*Problem details*.
Of the lines below, write out exactly those from the line with "ékszerkészítésnél alkalmazzák, de" through the line with "esetleg könnyen eltörik, süsd", both included, and skip the rest.

*Information provided*.
*** Block opens ***

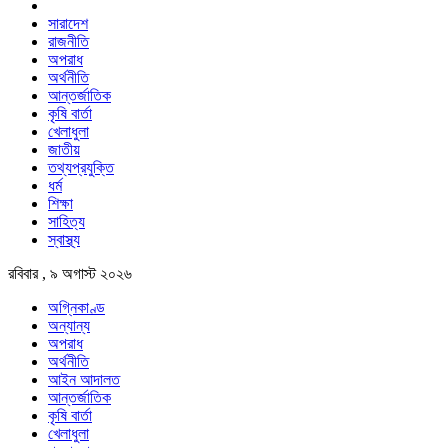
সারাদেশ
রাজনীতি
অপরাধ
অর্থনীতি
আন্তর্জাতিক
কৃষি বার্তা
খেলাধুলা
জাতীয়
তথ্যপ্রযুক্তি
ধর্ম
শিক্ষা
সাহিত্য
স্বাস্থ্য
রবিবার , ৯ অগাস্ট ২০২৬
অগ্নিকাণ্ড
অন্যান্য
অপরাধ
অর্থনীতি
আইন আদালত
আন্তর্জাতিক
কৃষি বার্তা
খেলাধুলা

*** Block closes ***
*** Block opens ***

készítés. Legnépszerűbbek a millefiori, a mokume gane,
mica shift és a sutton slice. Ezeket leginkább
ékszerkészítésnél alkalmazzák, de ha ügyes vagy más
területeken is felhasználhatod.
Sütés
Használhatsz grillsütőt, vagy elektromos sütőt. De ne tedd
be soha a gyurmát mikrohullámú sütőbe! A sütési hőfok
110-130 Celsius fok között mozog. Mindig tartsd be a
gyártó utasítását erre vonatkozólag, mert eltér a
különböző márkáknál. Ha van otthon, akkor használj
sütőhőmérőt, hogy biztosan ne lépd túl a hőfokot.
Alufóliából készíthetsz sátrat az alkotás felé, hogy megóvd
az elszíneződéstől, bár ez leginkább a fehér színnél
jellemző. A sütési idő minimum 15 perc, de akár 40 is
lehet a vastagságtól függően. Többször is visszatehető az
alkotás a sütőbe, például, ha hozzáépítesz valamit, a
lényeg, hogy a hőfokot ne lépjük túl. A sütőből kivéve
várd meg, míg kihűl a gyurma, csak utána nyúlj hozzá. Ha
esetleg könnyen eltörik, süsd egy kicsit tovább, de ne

*** Block closes ***

*Result*.
ékszerkészítésnél alkalmazzák, de ha ügyes vagy más
területeken is felhasználhatod.
Sütés
Használhatsz grillsütőt, vagy elektromos sütőt. De ne tedd
be soha a gyurmát mikrohullámú sütőbe! A sütési hőfok
110-130 Celsius fok között mozog. Mindig tartsd be a
gyártó utasítását erre vonatkozólag, mert eltér a
különböző márkáknál. Ha van otthon, akkor használj
sütőhőmérőt, hogy biztosan ne lépd túl a hőfokot.
Alufóliából készíthetsz sátrat az alkotás felé, hogy megóvd
az elszíneződéstől, bár ez leginkább a fehér színnél
jellemző. A sütési idő minimum 15 perc, de akár 40 is
lehet a vastagságtól függően. Többször is visszatehető az
alkotás a sütőbe, például, ha hozzáépítesz valamit, a
lényeg, hogy a hőfokot ne lépjük túl. A sütőből kivéve
várd meg, míg kihűl a gyurma, csak utána nyúlj hozzá. Ha
esetleg könnyen eltörik, süsd egy kicsit tovább, de ne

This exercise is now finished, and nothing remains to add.